Steve memiliki tiga anak, dua di antaranya remaja ketika dia meninggal. Dan pada beberapa kesempatan wartawan bertanya kepadanya tentang hubungan yang terkecil dengan teknologi, juga membimbingnya menuju sebagian dari target audiens perusahaan. Kejutan datang ketika Steve Jobs menyadari bahwa anak-anaknya - setidaknya yang masih di bawah umur - tidak menggunakan produk yang dirancang oleh perusahaan yang dia kelola. ¿Pendiri Apple sudah gila? Tidak juga. Saat Anda memahami alasannya, Anda bahkan mungkin setuju dengannya.

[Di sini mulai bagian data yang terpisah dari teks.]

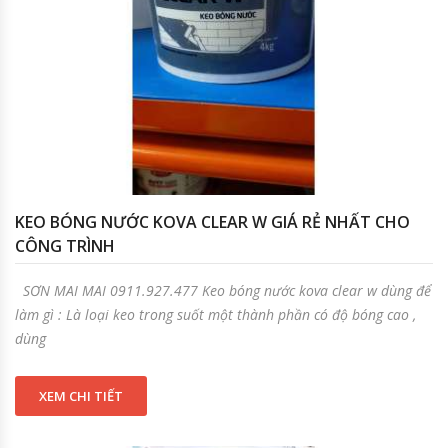
KEO BÓNG NƯỚC KOVA CLEAR W GIÁ RẺ NHẤT CHO
CÔNG TRÌNH
SƠN MAI MAI 0911.927.477 Keo bóng nước kova clear w dùng để
làm gì : Là loại keo trong suốt một thành phần có độ bóng cao ,
dùng
XEM CHI TIẾT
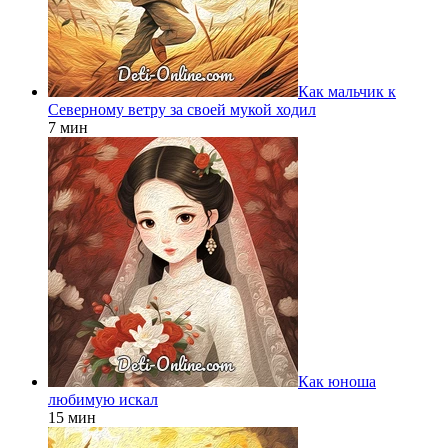
Как мальчик к
Северному ветру за своей мукой ходил
7 мин
Как юноша
любимую искал
15 мин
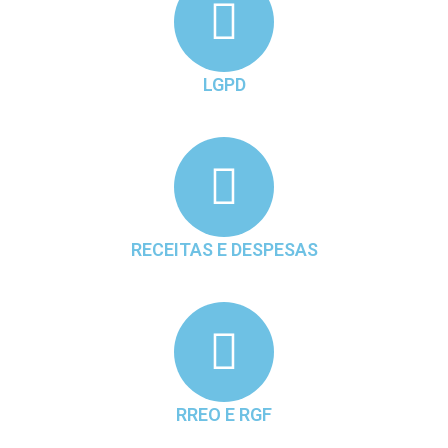
LGPD
RECEITAS E DESPESAS
RREO E RGF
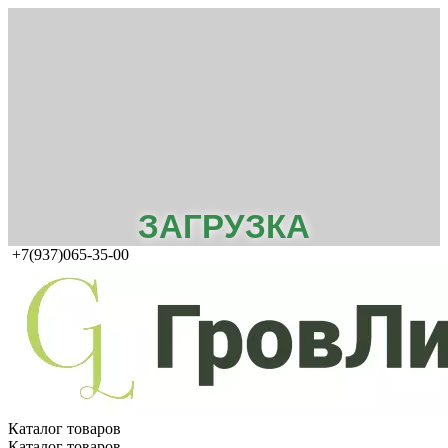
ЗАГРУЗКА
+7(937)065-35-00
Каталог товаров
Каталог товаров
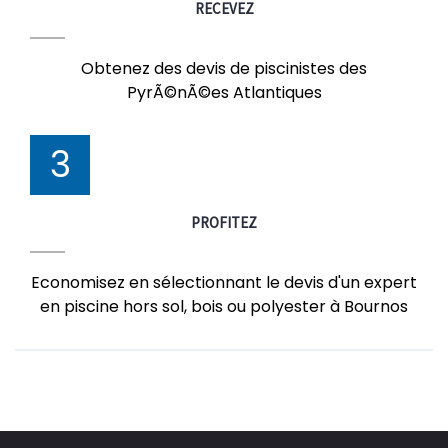
RECEVEZ
Obtenez des devis de piscinistes des
PyrÃ©nÃ©es Atlantiques
3
PROFITEZ
Economisez en sélectionnant le devis d'un expert
en piscine hors sol, bois ou polyester à Bournos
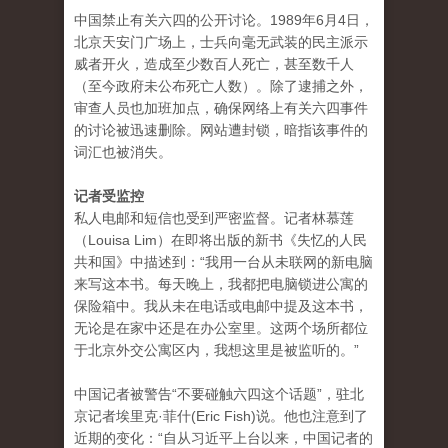
中国禁止有关六四的公开讨论。1989年6月4日，
北京天安门广场上，士兵向毫无武装的民主派示
威者开火，造成至少数百人死亡，甚至数千人
（至今政府未公布死亡人数）。除了逮捕之外，
审查人员也加班加点，确保网络上有关六四事件
的讨论被迅速删除。网站遭封锁，暗指该事件的
词汇也被消失。
记者受监控
私人电邮和短信也受到严密监督。记者林慕莲
（Louisa Lim）在即将出版的新书《失忆的人民
共和国》中描述到：“我用一台从未联网的新电脑
来写这本书。每天晚上，我都把电脑锁进公寓的
保险箱中。我从未在电话或电邮中提及这本书，
无论是在家中还是在办公室里。这两个场所都位
于北京外交公寓区内，我想这里是被监听的。”
中国记者被警告“不要碰触六四这个话题”，驻北
京记者埃里克·菲什(Eric Fish)说。他也注意到了
近期的变化：“自从习近平上台以来，中国记者的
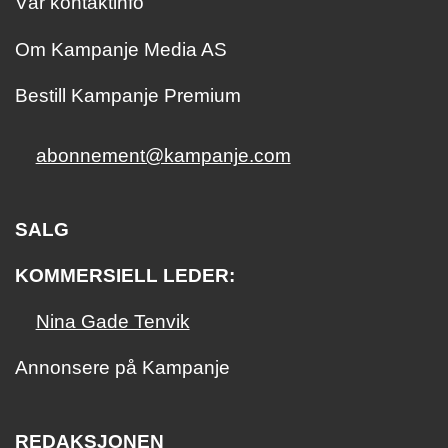
Vår kontaktinfo
Om Kampanje Media AS
Bestill Kampanje Premium
abonnement@kampanje.com
SALG
KOMMERSIELL LEDER:
Nina Gade Tenvik
Annonsere på Kampanje
REDAKSJONEN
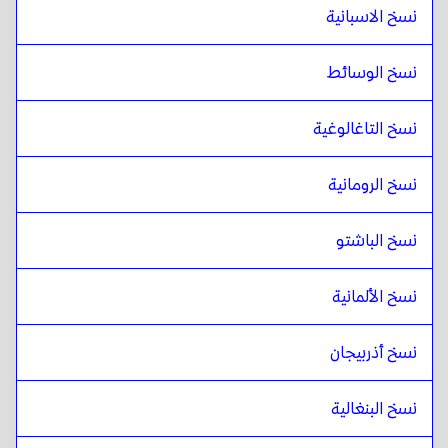
نسخ الاسبانية
نسخ الوسائط
نسخ التاغالوغية
نسخ الرومانية
نسخ الباشتو
نسخ الألمانية
نسخ أذربيجان
نسخ البنغالية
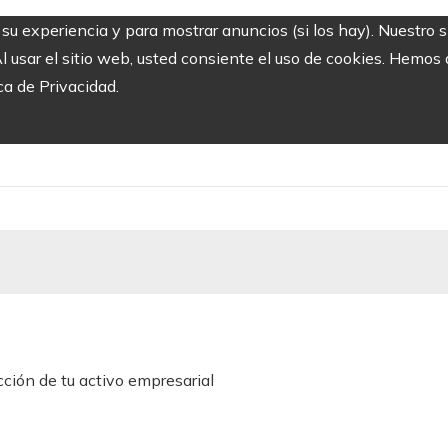
r su experiencia y para mostrar anuncios (si los hay). Nuestro 
usar el sitio web, usted consiente el uso de cookies. Hemos a
ca de Privacidad.
ción de tu activo empresarial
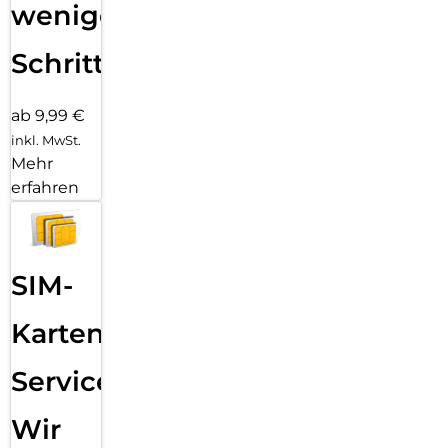
wenigen
Schritten
ab 9,99 €
inkl. MwSt.
Mehr
erfahren
SIM-
Karten
Service:
Wir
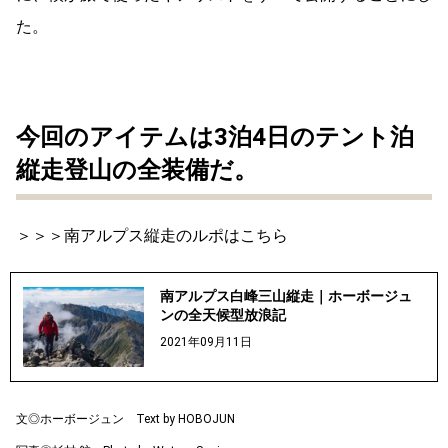
た。
今回のアイテムは3泊4日のテント泊
縦走登山の全装備だ。
＞＞＞南アルプス縦走のルポはこちら
南アルプス白峰三山縦走｜ホーボージュ
ンの全天候型放浪記
2021年09月11日
文◎ホーボージュン Text by HOBOJUN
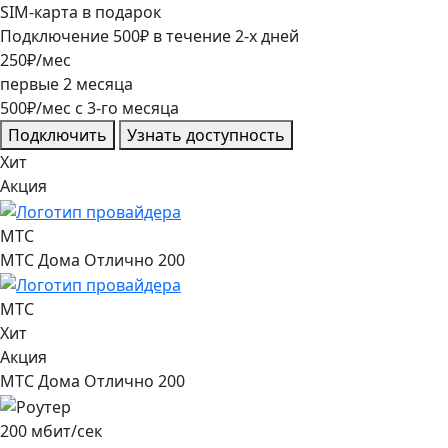
SIM-карта в подарок
Подключение
500
₽
в течение
2
-х дней
250
₽/мес
первые
2
месяца
500
₽/мес
c
3
-го месяца
Подключить
Узнать доступность
Хит
Акция
МТС
МТС Дома Отлично 200
МТС
Хит
Акция
МТС Дома Отлично 200
200
мбит/сек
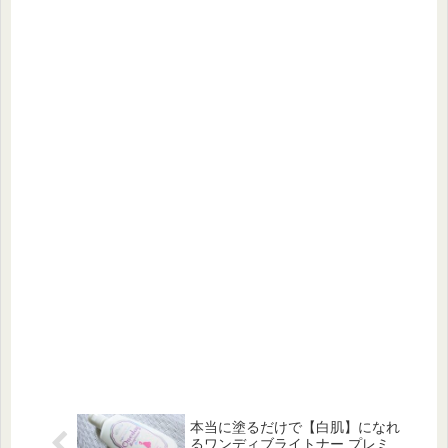
本当に塗るだけで【白肌】になれ
るワンディブライトナー プレミ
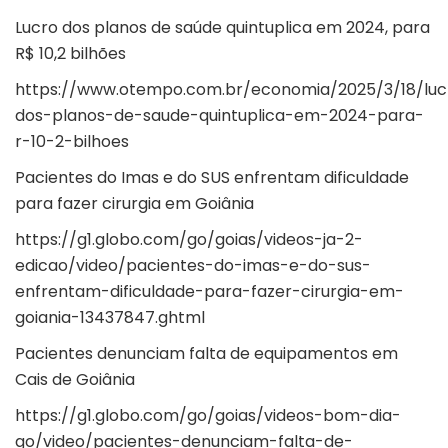
Lucro dos planos de saúde quintuplica em 2024, para
R$ 10,2 bilhões
https://www.otempo.com.br/economia/2025/3/18/luc
dos-planos-de-saude-quintuplica-em-2024-para-
r-10-2-bilhoes
Pacientes do Imas e do SUS enfrentam dificuldade
para fazer cirurgia em Goiânia
https://g1.globo.com/go/goias/videos-ja-2-
edicao/video/pacientes-do-imas-e-do-sus-
enfrentam-dificuldade-para-fazer-cirurgia-em-
goiania-13437847.ghtml
Pacientes denunciam falta de equipamentos em
Cais de Goiânia
https://g1.globo.com/go/goias/videos-bom-dia-
go/video/pacientes-denunciam-falta-de-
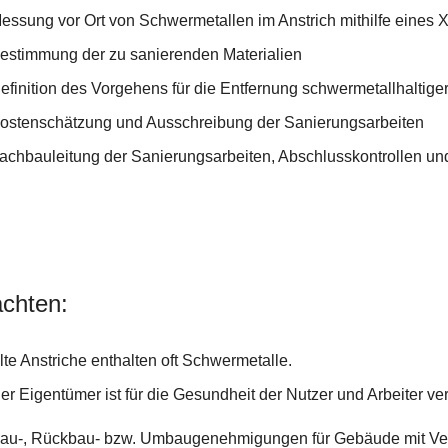
essung vor Ort von Schwermetallen im Anstrich mithilfe eines
estimmung der zu sanierenden Materialien
efinition des Vorgehens für die Entfernung schwermetallhaltige
ostenschätzung und Ausschreibung der Sanierungsarbeiten
achbauleitung der Sanierungsarbeiten, Abschlusskontrollen u
chten:
lte Anstriche enthalten oft Schwermetalle.
er Eigentümer ist für die Gesundheit der Nutzer und Arbeiter ver
au-, Rückbau- bzw. Umbaugenehmigungen für Gebäude mit Verda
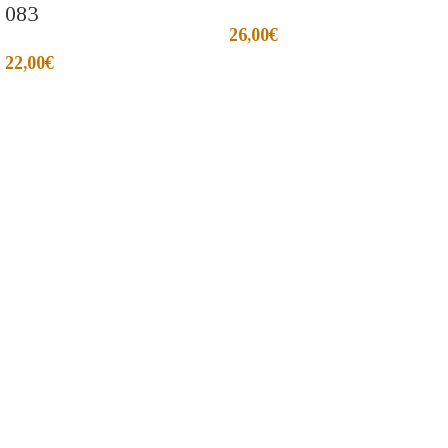
083
26,00
€
22,00
€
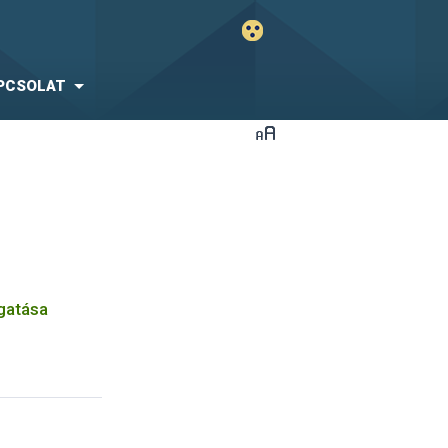
PCSOLAT
gatása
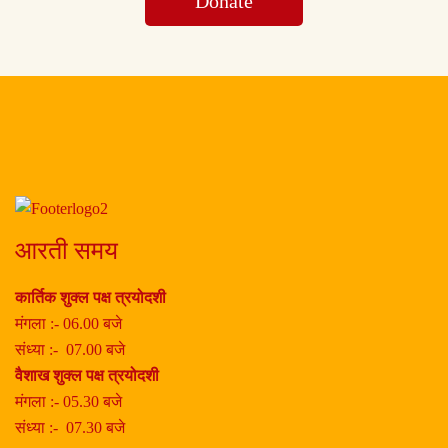
Donate
आरती समय
कार्तिक शुक्ल पक्ष त्रयोदशी
मंगला :- 06.00 बजे
संध्या :- 07.00 बजे
वैशाख शुक्ल पक्ष त्रयोदशी
मंगला :- 05.30 बजे
संध्या :- 07.30 बजे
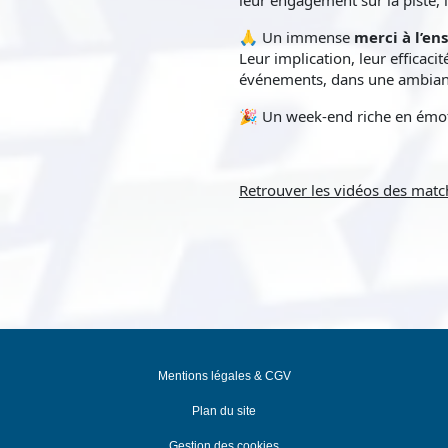
🙏 Un immense
merci à l’e
Leur implication, leur efficaci
événements, dans une ambiance
🎉 Un week-end riche en émoti
Retrouver les vidéos des matc
Mentions légales & CGV
Plan du site
Gestion des cookies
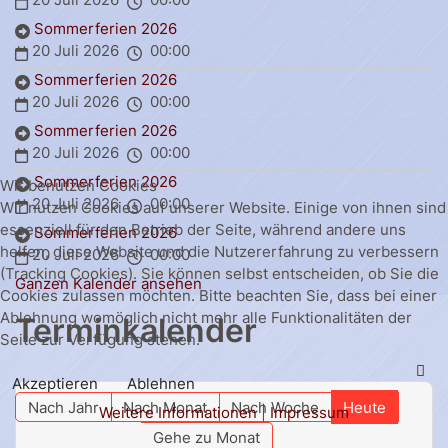
Sommerferien 2026
20 Juli 2026
00:00
Sommerferien 2026
20 Juli 2026
00:00
Sommerferien 2026
20 Juli 2026
00:00
Sommerferien 2026
Wir benutzen Cookies
20 Juli 2026
00:00
Wir nutzen Cookies auf unserer Website. Einige von ihnen sind
essenziell für den Betrieb der Seite, während andere uns
Sommerferien 2026
helfen, diese Website und die Nutzererfahrung zu verbessern
20 Juli 2026
00:00
(Tracking Cookies). Sie können selbst entscheiden, ob Sie die
Ganzen Kalender ansehen
Cookies zulassen möchten. Bitte beachten Sie, dass bei einer
Ablehnung womöglich nicht mehr alle Funktionalitäten der
Terminkalender
Seite zur Verfügung stehen.
Akzeptieren
Ablehnen
Nach Jahr
Nach Monat
Nach Woche
Heute
Weitere Informationen
|
Impressum
Gehe zu Monat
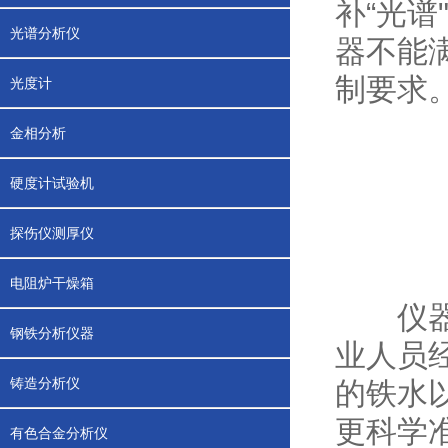
补“光谱
光谱分析仪
器不能
制要求
光度计
金相分析
硬度计试验机
探伤仪测厚仪
电阻炉干燥箱
仪器采
钢铁分析仪器
业人员
铸造分析仪
的铁水
更科学
有色合金分析仪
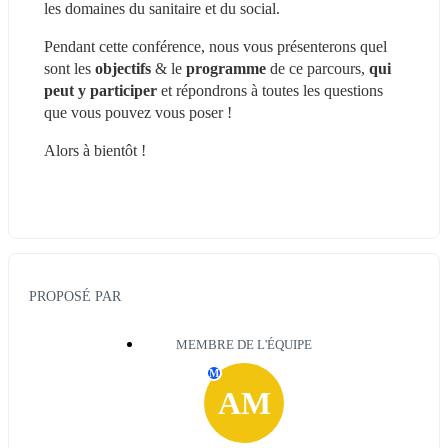
les domaines du sanitaire et du social. 
Pendant cette conférence, nous vous présenterons quel 
sont les 
objectifs 
& le 
programme 
de ce parcours, 
qui 
peut y participer 
et répondrons à toutes les questions 
que vous pouvez vous poser ! 
Alors à bientôt !
PROPOSÉ PAR
MEMBRE DE L'ÉQUIPE
M
AM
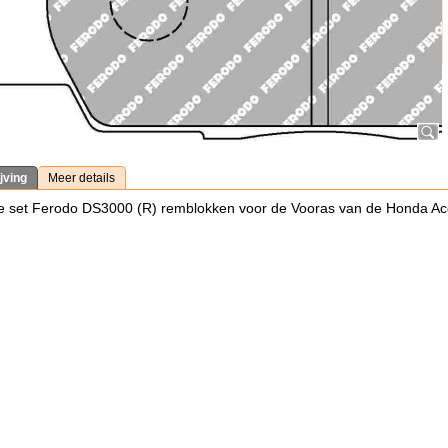
jving
Meer details
e set Ferodo DS3000 (R) remblokken voor de Vooras van de Honda A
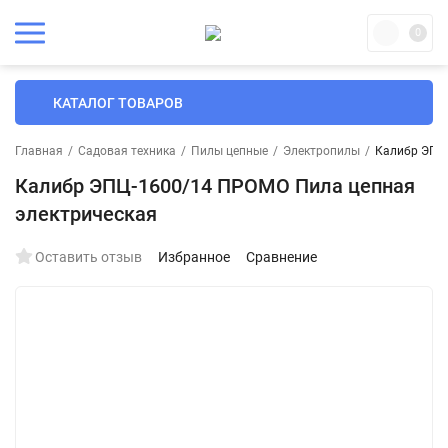
0
КАТАЛОГ ТОВАРОВ
Главная
/
Садовая техника
/
Пилы цепные
/
Электропилы
/
Калибр ЭПЦ
Калибр ЭПЦ-1600/14 ПРОМО Пила цепная
электрическая
Оставить отзыв
Избранное
Сравнение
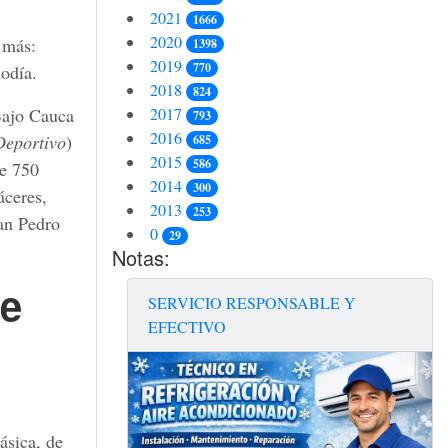
2021
1666
2020
s más:
1398
2019
770
iodía.
2018
824
2017
Bajo Cauca
793
2016
Deportivo
)
685
2015
586
te 750
2014
300
áceres,
2013
253
an Pedro
0
29
Notas:
e
SERVICIO RESPONSABLE Y
EFECTIVO
ásica, de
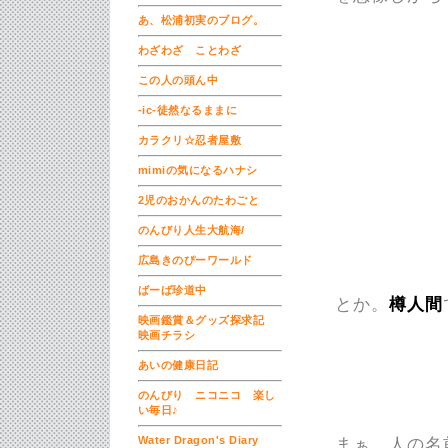
あ、松浦初実のブログ。
わざわざ ことわざ
この人の頭ん中
-ic-徒然なるままに
カラクリ☆忍者屋敷
mimiの気になるハナシ
2児のおかんのたわごと
のんびり人生大航海/
広島きのぴーワールド
ばーば珍道中
とか。
樽人間
映画鑑賞＆グッズ探求記
映画チラシ
あいの健康日記
のんびり ニコニコ 楽し
い毎日♪
Water Dragon's Diary
まぁ、人の名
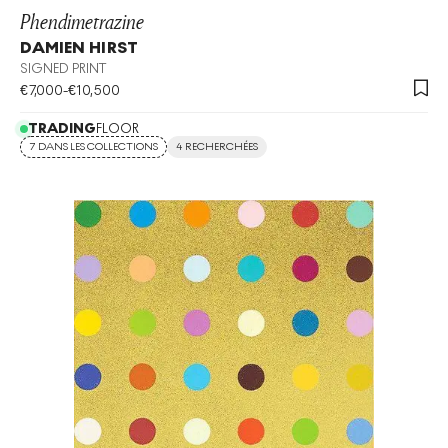
Phendimetrazine
DAMIEN HIRST
SIGNED PRINT
€
7,000
-
€
10,500
TRADING
FLOOR
7 DANS LES COLLECTIONS
4 RECHERCHÉES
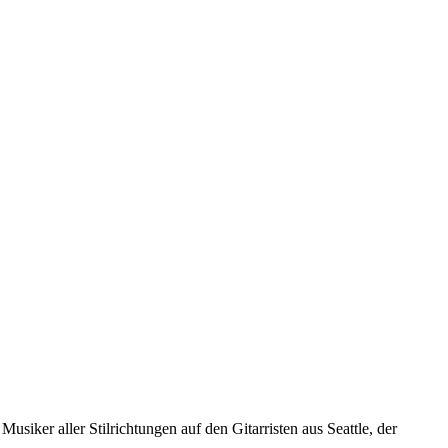
siker aller Stilrichtungen auf den Gitarristen aus Seattle, der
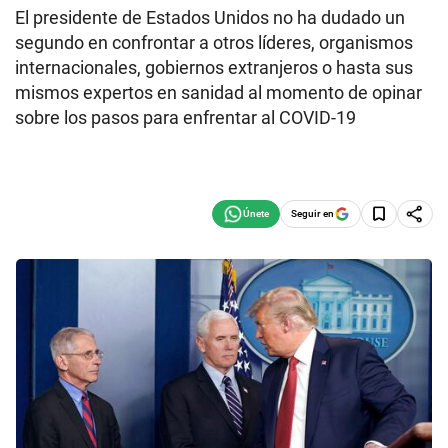
El presidente de Estados Unidos no ha dudado un
segundo en confrontar a otros líderes, organismos
internacionales, gobiernos extranjeros o hasta sus
mismos expertos en sanidad al momento de opinar
sobre los pasos para enfrentar al COVID-19
Seguir en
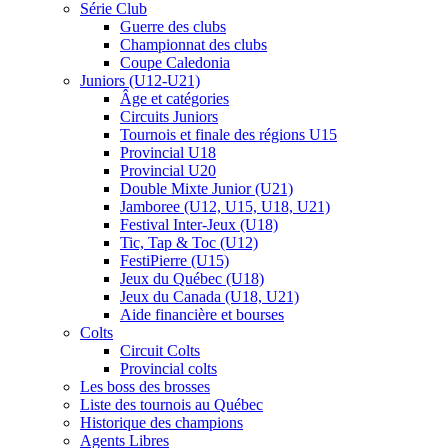
Série Club
Guerre des clubs
Championnat des clubs
Coupe Caledonia
Juniors (U12-U21)
Âge et catégories
Circuits Juniors
Tournois et finale des régions U15
Provincial U18
Provincial U20
Double Mixte Junior (U21)
Jamboree (U12, U15, U18, U21)
Festival Inter-Jeux (U18)
Tic, Tap & Toc (U12)
FestiPierre (U15)
Jeux du Québec (U18)
Jeux du Canada (U18, U21)
Aide financière et bourses
Colts
Circuit Colts
Provincial colts
Les boss des brosses
Liste des tournois au Québec
Historique des champions
Agents Libres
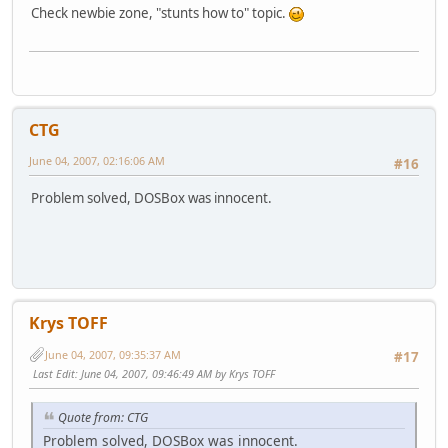
Check newbie zone, "stunts how to" topic.
CTG
June 04, 2007, 02:16:06 AM
#16
Problem solved, DOSBox was innocent.
Krys TOFF
June 04, 2007, 09:35:37 AM
#17
Last Edit
: June 04, 2007, 09:46:49 AM by Krys TOFF
Quote from: CTG
Problem solved, DOSBox was innocent.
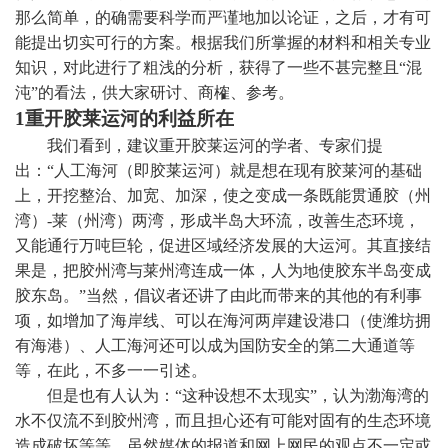
那么简单，的确需要科学而严谨地加以论证，之后，才有可
能提出切实可行的方案。根据我们所掌握的材料和相关专业
知识，对此进行了粗浅的分析，获得了一些不甚完整且“混
沌”的看法，供大家研讨、商榷、参考。
1
重开胶莱运河的利益所在
我们看到，建议重开胶莱运河的学者、专家们提
出：“人工海河（即胶莱运河）就是想在现有胶莱河的基础
上，开挖整治、加宽、加深，使之变成一条既能贯通胶（州
湾）
-
莱（州湾）两湾，形成半岛大环流，改善生态环境，
又能通行万吨巨轮，促进区域经济发展的大运河。其直接结
果是，把胶州湾与莱州湾连成一体，人为地使胶东半岛变成
胶东岛。”当然，倡议者还讲了由此而带来的其他的有利事
项，如增加了海岸线、可以在海河两岸建设港口（使潍坊拥
有海港）、人工海河还可以成为国防安全的第二大通道等
等，在此，不多一一引述。
但是也有人认为：“这种设想不太现实”，认为渤海湾的
水不仅流不到胶州湾，而且担心还有可能对固有的生态环境
造成破坏等等。虽然媒体的报道和网上网民的观点不一定或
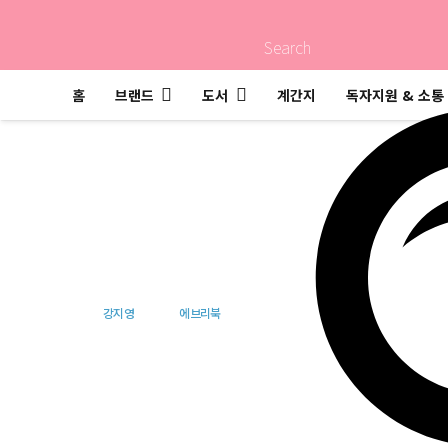
Search
홈
브랜드
도서
계간지
독자지원 & 소통
거짓말
강지영
에브리북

Bukan itu di Keluarga Steve Jobs memang tidak rutin menggunakan produk AppleSebaliknya, Steve dan istrinya suka menikmati waktu keluarga tanpa perlu terus-menerus memiliki ponsel, tablet, atau perangkat lain di tangan. Itulah mengapa anak-anak yang lebih kecil tidak terbiasa dengan iPad saat pertama kali dirilis. Kedengarannya gila, tetapi pernikahan itu jelas bahwa mereka harus menggunakan teknologi hanya untuk membuat hidup lebih mudah, tetapi tidak menjadi ultrafans Apple yang pergi ke mana-mana dengan perangkat mereka dan melupakan hal-hal yang benar-benar penting dalam hidup.

Benar luar biasa? Apalagi jika kita memperhitungkan bahwa Apple menjual produknya pasti ada dimana-mana dan setiap saat.


Isi artikel mengikuti prinsip kami etika editorial. Untuk melaporkan kesalahan, klik di sini.